### Problem to solve
Return the data below exactly as given, except for the images.

-*-*-

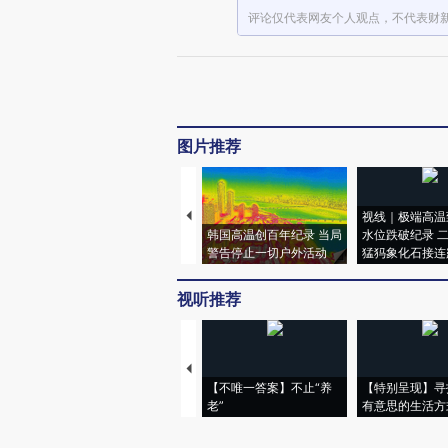
评论仅代表网友个人观点，不代表财
图片推荐
视线｜极端高温
韩国高温创百年纪录 当局
水位跌破纪录 
警告停止一切户外活动
猛犸象化石接连
视听推荐
【不唯一答案】不止“养
【特别呈现】寻
老”
有意思的生活方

-*-*-

### Response
评论仅代表网友个人观点，不代表财
图片推荐
视线｜极端高温
韩国高温创百年纪录 当局
水位跌破纪录 
警告停止一切户外活动
猛犸象化石接连
视听推荐
【不唯一答案】不止“养
【特别呈现】寻
老”
有意思的生活方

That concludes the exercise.